** Opening QUOTED PASSAGE block **

Today is Tuesday, Oct. 30, the 303rd day of 2018. There are 62 days left in the year.

Today’s Highlight in History:

On Oct. 30, 1735 (New Style calendar), the second president of the United States, John Adams, was born in Braintree, Massachusetts.

On this date:

In 1912, Vice President James S. Sherman, running for a second term of office with President William Howard Taft, died six days before Election Day. (Sherman was replaced with Nicholas Murray Butler, but Taft, the Republican candidate, ended up losing in an Electoral College landslide to Democrat Woodrow Wilson.)

In 1944, the Martha Graham ballet “Appalachian Spring,” with music by Aaron Copland, premiered at the Library of Congress in Washington, D.C., with Graham in a leading role.

In 1945, the U.S. government announced the end of shoe rationing, effective at midnight.

In 1953, Gen. George C. Marshall was awarded the Nobel Peace Prize. Dr. Albert Schweitzer received the Peace Prize for 1952.

In 1961, the Soviet Union tested a hydrogen bomb, the “Tsar Bomba,” with a force estimated at about 50 megatons. The Soviet Party Congress unanimously approved a resolution ordering the removal of Josef Stalin’s body from Lenin’s tomb.

In 1972, 45 people were killed when an Illinois Central Gulf commuter train was struck from behind by another train on Chicago’s South Side.

In 1974, Muhammad Ali knocked out George Foreman in the eighth round of a 15-round bout in Kinshasa, Zaire (zah-EER’), known as the “Rumble in the Jungle,” to regain his world heavyweight title.

In 1975, the New York Daily News ran the headline “Ford to City: Drop Dead” a day after President Gerald R. Ford said he would veto any proposed federal bailout of New York City.

In 1979, President Carter announced his choice of federal appeals judge Shirley Hufstedler to head the newly created Department of Education.

In 1985, schoolteacher-astronaut Christa McAuliffe witnessed the launch of the space shuttle Challenger, the same craft that would carry her and six other crew members to their deaths in Jan. 1986.

In 1995, by a razor-thin vote of 50.6 percent to 49.4 percent, Federalists prevailed over separatists in a Quebec secession referendum.

In 2002, Jam Master Jay (Jason Mizell), a rapper with the hip-hop group Run-DMC, was killed in a shooting in New York. He was 37.

Ten years ago: A federal jury in Miami convicted the son of former Liberian President Charles Taylor in the first case brought under a 1994 U.S. law allowing prosecution for torture and atrocities committed overseas. (Charles McArthur Emmanuel was later sentenced to 97 years in prison.)

** Closing QUOTED PASSAGE block **
** Opening LISTED RECORDS block **

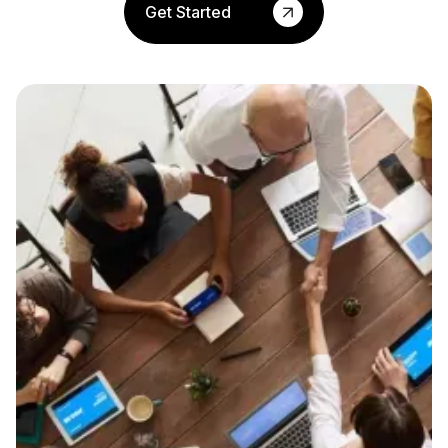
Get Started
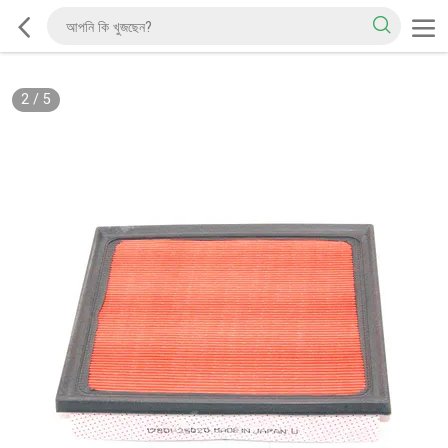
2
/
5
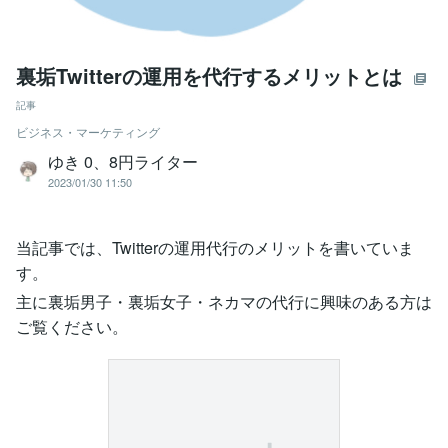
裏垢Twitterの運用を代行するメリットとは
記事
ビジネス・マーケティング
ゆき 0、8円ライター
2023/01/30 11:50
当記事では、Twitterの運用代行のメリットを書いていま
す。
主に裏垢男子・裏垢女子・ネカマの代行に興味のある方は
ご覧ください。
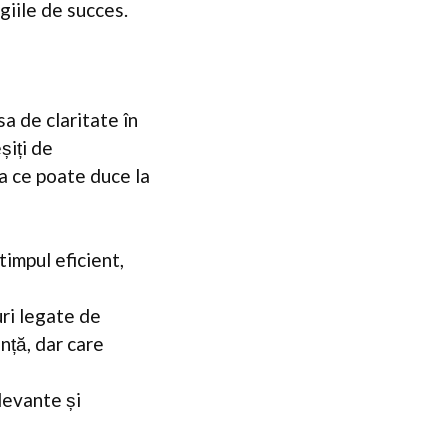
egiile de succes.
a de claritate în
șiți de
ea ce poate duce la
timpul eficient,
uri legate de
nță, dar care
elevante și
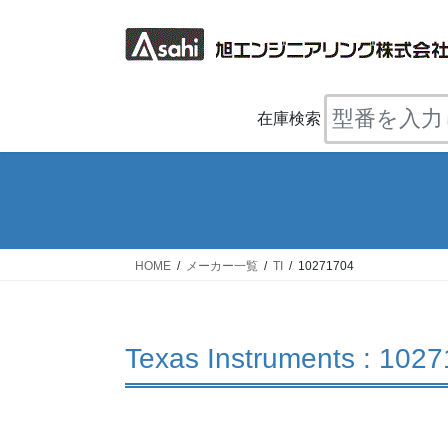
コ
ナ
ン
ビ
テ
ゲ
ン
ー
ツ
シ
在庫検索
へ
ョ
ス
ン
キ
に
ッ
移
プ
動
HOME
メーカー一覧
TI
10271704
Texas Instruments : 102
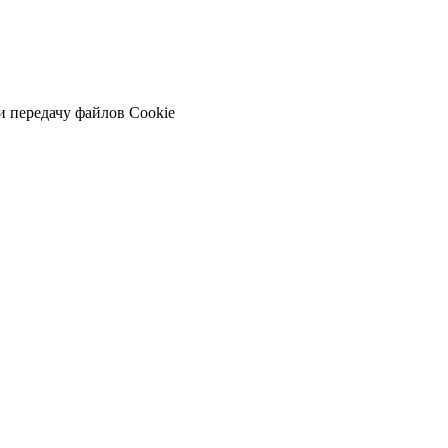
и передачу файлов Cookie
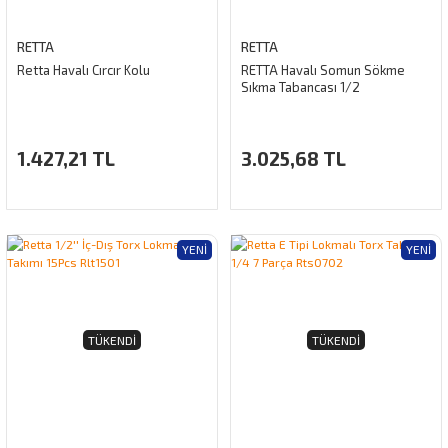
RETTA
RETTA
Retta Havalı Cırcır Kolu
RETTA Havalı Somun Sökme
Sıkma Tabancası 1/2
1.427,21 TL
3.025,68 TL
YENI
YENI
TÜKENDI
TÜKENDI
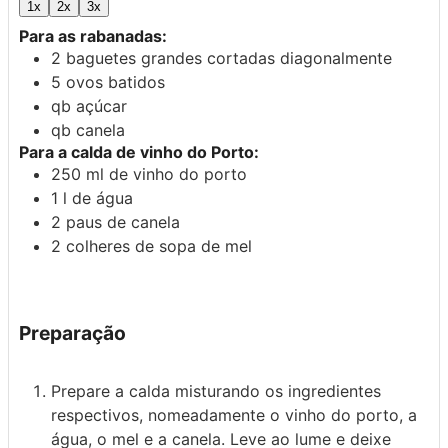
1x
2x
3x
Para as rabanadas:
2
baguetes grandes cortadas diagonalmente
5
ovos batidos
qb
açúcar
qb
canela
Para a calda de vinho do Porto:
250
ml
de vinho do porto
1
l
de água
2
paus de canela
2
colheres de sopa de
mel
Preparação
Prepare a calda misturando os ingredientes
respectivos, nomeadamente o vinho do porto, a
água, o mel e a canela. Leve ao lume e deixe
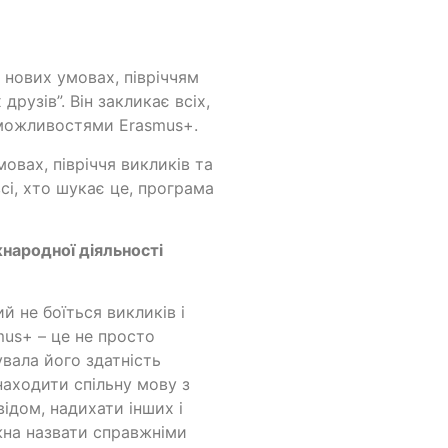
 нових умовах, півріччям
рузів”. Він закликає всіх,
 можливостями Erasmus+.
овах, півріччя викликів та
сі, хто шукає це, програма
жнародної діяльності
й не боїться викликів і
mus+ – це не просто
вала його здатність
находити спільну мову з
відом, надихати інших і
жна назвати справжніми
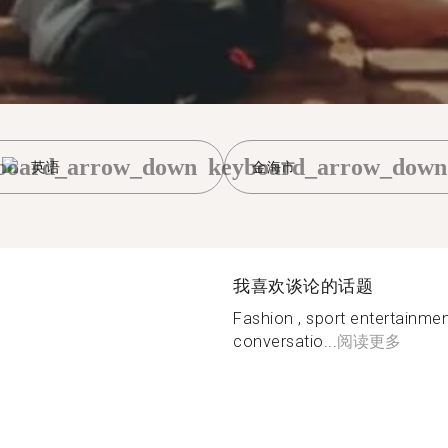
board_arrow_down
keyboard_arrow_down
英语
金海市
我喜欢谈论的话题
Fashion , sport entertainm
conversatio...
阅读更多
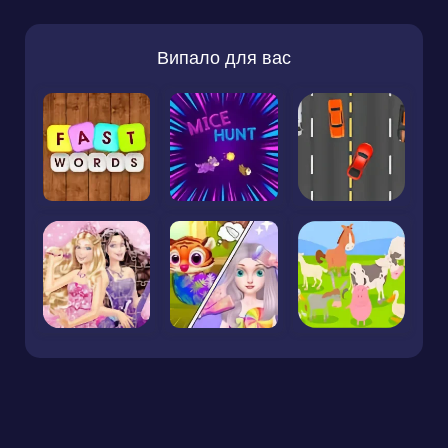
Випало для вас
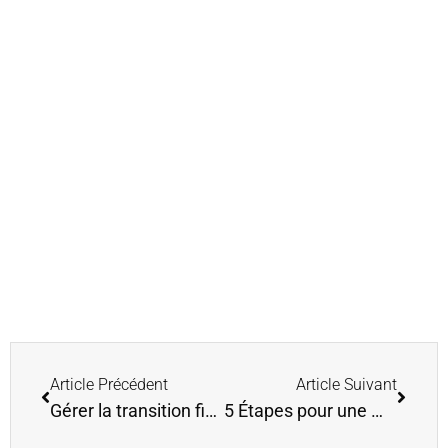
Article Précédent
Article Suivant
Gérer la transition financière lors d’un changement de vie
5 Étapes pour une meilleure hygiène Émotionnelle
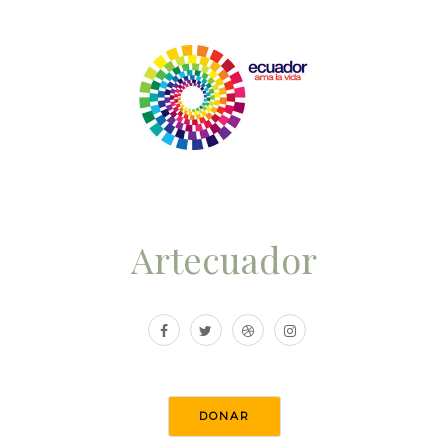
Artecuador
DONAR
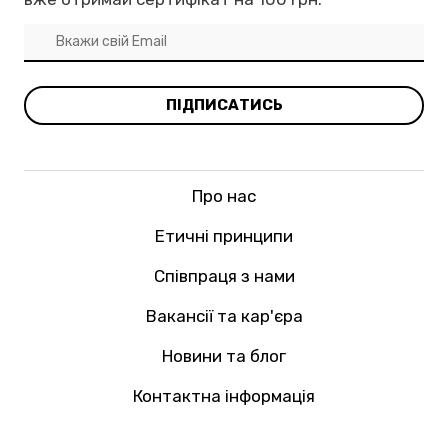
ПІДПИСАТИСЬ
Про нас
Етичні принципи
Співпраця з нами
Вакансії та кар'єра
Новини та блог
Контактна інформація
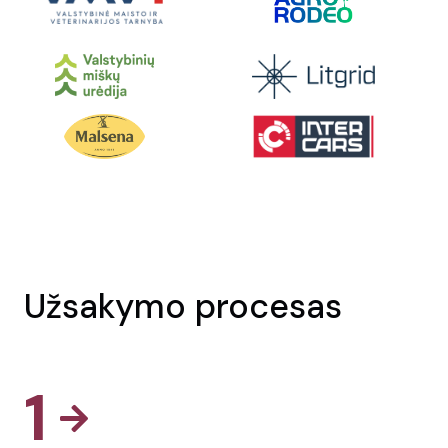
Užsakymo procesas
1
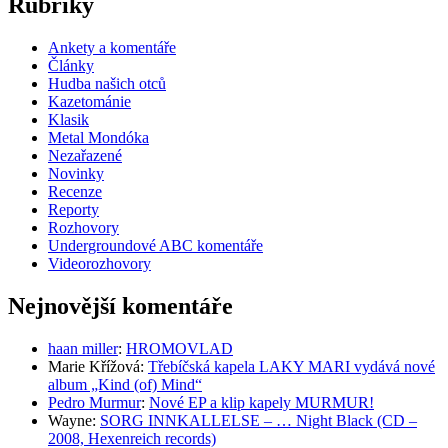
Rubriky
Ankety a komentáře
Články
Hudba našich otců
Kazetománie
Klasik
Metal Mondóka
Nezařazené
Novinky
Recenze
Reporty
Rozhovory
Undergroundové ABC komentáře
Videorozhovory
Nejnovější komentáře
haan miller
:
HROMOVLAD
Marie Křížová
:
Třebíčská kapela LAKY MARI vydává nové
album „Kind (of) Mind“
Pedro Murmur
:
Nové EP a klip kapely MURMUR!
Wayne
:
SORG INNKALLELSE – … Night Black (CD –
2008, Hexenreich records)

** Closing LISTED RECORDS block **

=== WORK REQUEST 1 ===
Return the portion of the Today in History passage that starts at the words "In 1961, the" and ends after the words "New York City.", copied word for word.
=== WORK REQUEST 2 ===
Retype the records from their first line through the line containing "и передачу файлов Cookie", including both of those lines. Omit the pictures from your answer.
The Today in History passage and the records have no connection to each other.

=== EXPECTED ANSWER 1 ===
In 1961, the Soviet Union tested a hydrogen bomb, the “Tsar Bomba,” with a force estimated at about 50 megatons. The Soviet Party Congress unanimously approved a resolution ordering the removal of Josef Stalin’s body from Lenin’s tomb.

In 1972, 45 people were killed when an Illinois Central Gulf commuter train was struck from behind by another train on Chicago’s South Side.

In 1974, Muhammad Ali knocked out George Foreman in the eighth round of a 15-round bout in Kinshasa, Zaire (zah-EER’), known as the “Rumble in the Jungle,” to regain his world heavyweight title.

In 1975, the New York Daily News ran the headline “Ford to City: Drop Dead” a day after President Gerald R. Ford said he would veto any proposed federal bailout of New York City.

=== EXPECTED ANSWER 2 ===
Get Started
2
/
5
裏垢Twitterの運用を代行するメリットとは
記事
ビジネス・マーケティング
ゆき 0、8円ライター
2023/01/30 11:50
当記事では、Twitterの運用代行のメリットを書いていま
す。
主に裏垢男子・裏垢女子・ネカマの代行に興味のある方は
ご覧ください。
egiile de succes.
a de claritate în
șiți de
ea ce poate duce la
timpul eficient,
uri legate de
nță, dar care
elevante și
コ
ナ
ン
ビ
テ
ゲ
ン
ー
ツ
シ
在庫検索
へ
ョ
ス
ン
キ
に
ッ
移
プ
動
HOME
メーカー一覧
TI
10271704
Texas Instruments : 102
и передачу файлов Cookie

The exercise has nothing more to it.